On February 4, 1976, around 3AM local time, a disastrous 7.5 magnitude earthquake hit the country. With its centre located about 100 miles northeast of Guatemala City, its effects led to an estimated death toll of more than 22,000 people, left 76,000 injured and over a million homeless as houses, entire villages and almost half (40%) of the country’s hospitals were reduced to rubble.
Hearing about the tragedy, Hayman decided that he and his friend would continue onwards with their journey, passing through the country swiftly and leaving as light a footprint as possible. Hitching a ride with some students, the pair were driven across the border, past miles of destruction, and dropped off in Guatemala City where they spent a night at a hospital. It was there they received a proposal that would upend their plans.
“Some students from the American University came by and said: ‘Are you interested in doing any volunteer work for the UN?’” Hayman recalls. “So I said ‘yeah, absolutely’ and I spent the next four months working for the UN and also photographing.”
Nearly half a century later, a number of his black-and-white photographs, taken from his time helping with the country’s rebuilding and response effort are now presented in his series Guatemala, 1976. Travelling around the country’s wild terrain, Hayman would help provide communities with food, clothing and building materials. “We were going out to the middle of the jungle or up in the mountains and ask people what they needed because of the earthquake,” he says, with a gentle smile. “They would laugh at us and say: ‘We need everything we needed before the earthquake – we have nothing.’”
The pictures hint at the severe scale of the damage, from a cross atop a church knocked from its position to a makeshift barber shop erected among wrecked buildings. “The majority of buildings in Guatemala were made out of brick and mortar,” Hayman explains of how apparent the devastation was. “There was no such thing as being tested for earthquakes, so they just crumpled."
“The majority of people had [then] built houses made out of wood and thatched roots,” he adds. “For one because that was all they had but also there were always aftershocks and if the roof collapsed it was [less likely] to kill you in the way a concrete roof would.”
While the situation was bleak, the shots also demonstrate a level of coming together and community as people rebuilt their villages, towns and lives.
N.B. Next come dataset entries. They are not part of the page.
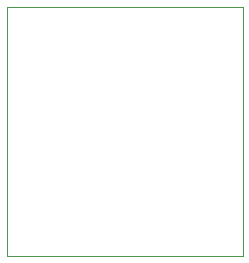
<source format=gbr>
%TF.GenerationSoftware,KiCad,Pcbnew,(6.0.0)*%
%TF.CreationDate,2022-03-25T10:48:22+03:00*%
%TF.ProjectId,Ringturnpage,52696e67-7475-4726-9e70-6167652e6b69,rev?*%
%TF.SameCoordinates,Original*%
%TF.FileFunction,Profile,NP*%
%FSLAX46Y46*%
G04 Gerber Fmt 4.6, Leading zero omitted, Abs format (unit mm)*
G04 Created by KiCad (PCBNEW (6.0.0)) date 2022-03-25 10:48:22*
%MOMM*%
%LPD*%
G01*
G04 APERTURE LIST*
%TA.AperFunction,Profile*%
%ADD10C,0.100000*%
%TD*%
G04 APERTURE END LIST*
D10*
X135000000Y-101000000D02*
X155000000Y-101000000D01*
X155000000Y-101000000D02*
X155000000Y-79890000D01*
X155000000Y-79890000D02*
X135000000Y-79890000D01*
X135000000Y-79890000D02*
X135000000Y-101000000D01*
M02*

</source>
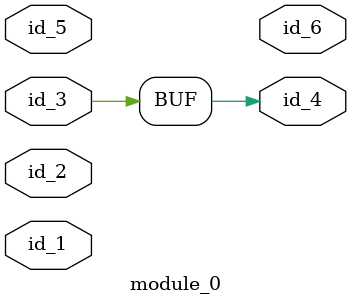
<source format=v>
module module_0 (
    id_1,
    id_2,
    id_3,
    id_4,
    id_5,
    id_6
);
  output wire id_6;
  input wire id_5;
  output wire id_4;
  input wire id_3;
  input wire id_2;
  input wire id_1;
  assign id_4 = id_3;
  wire id_7;
endmodule
module module_1 (
    id_1,
    id_2,
    id_3
);
  output wire id_3;
  output wire id_2;
  output wire id_1;
  wire id_4, id_6 = id_5;
  wire id_7, id_8, id_9, id_10;
  wire id_11;
  module_0 modCall_1 (
      id_11,
      id_6,
      id_4,
      id_9,
      id_4,
      id_6
  );
endmodule

</source>
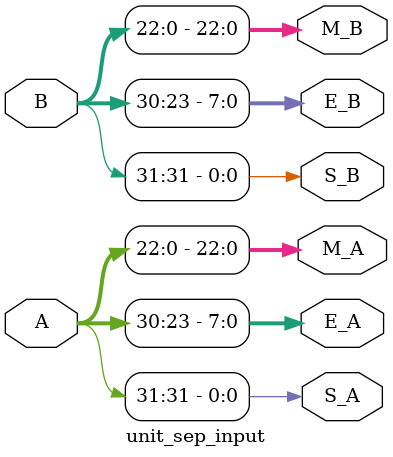
<source format=sv>
module unit_sep_input (
    input       logic   [31:0]  A   ,   B   ,
    output      logic           S_A ,   S_B ,
    output      logic   [7:0]   E_A ,   E_B ,
    output      logic   [22:0]  M_A ,   M_B
);
assign S_A  =   A[31];
assign S_B  =   B[31];
assign E_A  =   A[30:23];
assign E_B  =   B[30:23];
assign M_A  =   A[22:0];
assign M_B  =   B[22:0];    
endmodule
</source>
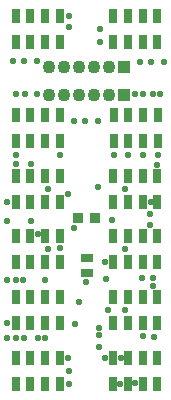
<source format=gts>
G04 Layer_Color=8388736*
%FSLAX44Y44*%
%MOMM*%
G71*
G01*
G75*
%ADD29R,0.6515X1.1516*%
%ADD30R,0.9017X0.9017*%
%ADD31R,1.0015X0.8016*%
%ADD32C,1.1016*%
%ADD33R,1.1016X1.1016*%
%ADD34C,0.5588*%
D29*
X129999Y60347D02*
D03*
X117499D02*
D03*
X92500D02*
D03*
X105000D02*
D03*
X92500Y82348D02*
D03*
X129999D02*
D03*
X117499D02*
D03*
X105000D02*
D03*
X129999Y9000D02*
D03*
X117499D02*
D03*
X92500D02*
D03*
X105000D02*
D03*
X92500Y31001D02*
D03*
X129999D02*
D03*
X117499D02*
D03*
X105000D02*
D03*
X35000Y163040D02*
D03*
X22501D02*
D03*
X10001D02*
D03*
X47499D02*
D03*
X35000Y185042D02*
D03*
X47499D02*
D03*
X22501D02*
D03*
X10001D02*
D03*
X35000Y111693D02*
D03*
X22501D02*
D03*
X10001D02*
D03*
X47499D02*
D03*
X35000Y133695D02*
D03*
X47499D02*
D03*
X22501D02*
D03*
X10001D02*
D03*
X35000Y214387D02*
D03*
X22501D02*
D03*
X10001D02*
D03*
X47499D02*
D03*
X35000Y236388D02*
D03*
X47499D02*
D03*
X22501D02*
D03*
X10001D02*
D03*
X35000Y297998D02*
D03*
X22501D02*
D03*
X10001D02*
D03*
X47499D02*
D03*
X35000Y320000D02*
D03*
X47499D02*
D03*
X22501D02*
D03*
X10001D02*
D03*
X129999Y163040D02*
D03*
X117499D02*
D03*
X92500D02*
D03*
X105000D02*
D03*
X92500Y185042D02*
D03*
X129999D02*
D03*
X117499D02*
D03*
X105000D02*
D03*
X10001Y31001D02*
D03*
X22501D02*
D03*
X47499D02*
D03*
X35000D02*
D03*
X47499Y9000D02*
D03*
X10001D02*
D03*
X22501D02*
D03*
X35000D02*
D03*
X10001Y82348D02*
D03*
X22501D02*
D03*
X47499D02*
D03*
X35000D02*
D03*
X47499Y60347D02*
D03*
X10001D02*
D03*
X22501D02*
D03*
X35000D02*
D03*
X129999Y297998D02*
D03*
X117499D02*
D03*
X92500D02*
D03*
X105000D02*
D03*
X92500Y320000D02*
D03*
X129999D02*
D03*
X117499D02*
D03*
X105000D02*
D03*
X130498Y214387D02*
D03*
X117999D02*
D03*
X93000D02*
D03*
X105499D02*
D03*
X93000Y236388D02*
D03*
X130498D02*
D03*
X117999D02*
D03*
X105499D02*
D03*
X129999Y111693D02*
D03*
X117499D02*
D03*
X92500D02*
D03*
X105000D02*
D03*
X92500Y133695D02*
D03*
X129999D02*
D03*
X117499D02*
D03*
X105000D02*
D03*
D30*
X62499Y149000D02*
D03*
X77501D02*
D03*
D31*
X70000Y115500D02*
D03*
Y102500D02*
D03*
D32*
X38250Y253539D02*
D03*
X50950D02*
D03*
X63650D02*
D03*
X76350D02*
D03*
X89050D02*
D03*
X88700Y277000D02*
D03*
X76000D02*
D03*
X63300D02*
D03*
X50600D02*
D03*
X37900D02*
D03*
D33*
X101750Y253539D02*
D03*
X101400Y277000D02*
D03*
D34*
X63250Y78000D02*
D03*
X54750Y30500D02*
D03*
X28000Y254000D02*
D03*
X18000D02*
D03*
X10000D02*
D03*
X55000Y20000D02*
D03*
X85754Y111756D02*
D03*
X47499Y203000D02*
D03*
X123750Y152500D02*
D03*
X124256Y163008D02*
D03*
X103005Y174009D02*
D03*
X92000Y147250D02*
D03*
X69500Y94750D02*
D03*
X59753Y141007D02*
D03*
X123750Y143500D02*
D03*
X129750Y194250D02*
D03*
X47500Y124250D02*
D03*
X54059Y169760D02*
D03*
X103005Y122756D02*
D03*
X60250Y59886D02*
D03*
X110755Y9251D02*
D03*
X3000Y163000D02*
D03*
X37000Y174000D02*
D03*
X3000Y60347D02*
D03*
X29000Y135300D02*
D03*
X23000Y147000D02*
D03*
X10000Y195000D02*
D03*
X37000Y123000D02*
D03*
X111000Y254000D02*
D03*
X132000D02*
D03*
X126000D02*
D03*
X118000D02*
D03*
X55000Y319999D02*
D03*
X105499Y203000D02*
D03*
X118000D02*
D03*
X130498D02*
D03*
X93000D02*
D03*
X79906Y175268D02*
D03*
X59000Y231000D02*
D03*
X79906D02*
D03*
X69000D02*
D03*
X10000Y48000D02*
D03*
X17000D02*
D03*
X29000D02*
D03*
X35000D02*
D03*
X3000D02*
D03*
X10000Y97000D02*
D03*
X16000D02*
D03*
X10000Y203000D02*
D03*
X28000Y282000D02*
D03*
X8000D02*
D03*
X81000Y309000D02*
D03*
Y298500D02*
D03*
X125000Y281500D02*
D03*
X135250D02*
D03*
X115500D02*
D03*
X23000Y195000D02*
D03*
X3000Y146750D02*
D03*
Y97000D02*
D03*
X35000Y96500D02*
D03*
X86250Y97500D02*
D03*
X98000Y9000D02*
D03*
X103005Y71253D02*
D03*
X88500Y71000D02*
D03*
X86000Y31000D02*
D03*
X80500Y40074D02*
D03*
X99060Y31000D02*
D03*
X80504Y56253D02*
D03*
Y50000D02*
D03*
X117500Y49000D02*
D03*
X55000Y9000D02*
D03*
X126188Y91409D02*
D03*
X126000Y98500D02*
D03*
X117250D02*
D03*
X55000Y310750D02*
D03*
X127250Y48250D02*
D03*
X17000Y282000D02*
D03*
M02*

</source>
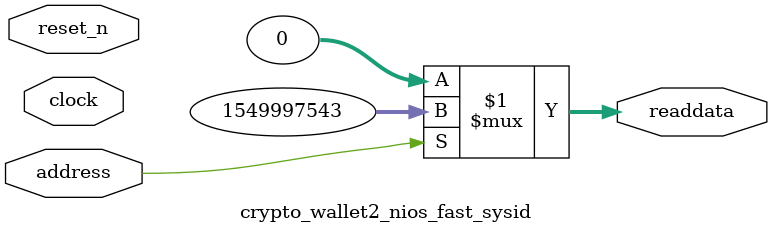
<source format=v>



// synthesis translate_off
`timescale 1ns / 1ps
// synthesis translate_on

// turn off superfluous verilog processor warnings 
// altera message_level Level1 
// altera message_off 10034 10035 10036 10037 10230 10240 10030 

module crypto_wallet2_nios_fast_sysid (
               // inputs:
                address,
                clock,
                reset_n,

               // outputs:
                readdata
             )
;

  output  [ 31: 0] readdata;
  input            address;
  input            clock;
  input            reset_n;

  wire    [ 31: 0] readdata;
  //control_slave, which is an e_avalon_slave
  assign readdata = address ? 1549997543 : 0;

endmodule



</source>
With candid close-up portraits of families and shots taken among tightly huddled crowds – a humanity and spirit of resilience shines through. For Hayman, seeing and being part of that process during the four months he spent in Guatemala would be deeply formative for him, both personally and professionally as a photographer.
“I was overwhelmed by the destruction – people that were forced to live in a tarp tent or under a thatched roof next to their destroyed home,” he says. “People not having electricity, or potable water, and then that led to [me thinking] I need to do whatever I can to help people.
“It became a political thing for me, I became politically aware of the inequities in the world,” he continues. “It sent me on a path that I continued on today.”